== Segment start ==

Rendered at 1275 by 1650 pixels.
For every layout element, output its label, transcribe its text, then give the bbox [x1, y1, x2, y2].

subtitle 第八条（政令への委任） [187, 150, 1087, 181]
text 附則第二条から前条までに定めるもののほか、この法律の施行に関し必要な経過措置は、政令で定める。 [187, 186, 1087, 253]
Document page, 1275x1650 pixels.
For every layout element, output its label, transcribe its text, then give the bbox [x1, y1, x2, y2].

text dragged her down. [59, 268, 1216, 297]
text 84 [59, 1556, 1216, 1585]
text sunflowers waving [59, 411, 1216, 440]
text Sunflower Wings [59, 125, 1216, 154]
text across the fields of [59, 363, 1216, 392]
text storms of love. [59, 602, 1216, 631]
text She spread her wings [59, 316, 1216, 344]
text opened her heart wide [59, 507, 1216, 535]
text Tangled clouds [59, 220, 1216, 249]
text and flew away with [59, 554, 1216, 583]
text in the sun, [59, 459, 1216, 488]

== Segment end ==

● WHAT YOU SHOULD DO:
One line contains "Document page, 1275x1650 pixels.". Return that line and every later line through the end of the listing above, exactly, and nothing else.

● SOLUTION:
Document page, 1275x1650 pixels.
For every layout element, output its label, transcribe its text, then give the bbox [x1, y1, x2, y2].

text dragged her down. [59, 268, 1216, 297]
text 84 [59, 1556, 1216, 1585]
text sunflowers waving [59, 411, 1216, 440]
text Sunflower Wings [59, 125, 1216, 154]
text across the fields of [59, 363, 1216, 392]
text storms of love. [59, 602, 1216, 631]
text She spread her wings [59, 316, 1216, 344]
text opened her heart wide [59, 507, 1216, 535]
text Tangled clouds [59, 220, 1216, 249]
text and flew away with [59, 554, 1216, 583]
text in the sun, [59, 459, 1216, 488]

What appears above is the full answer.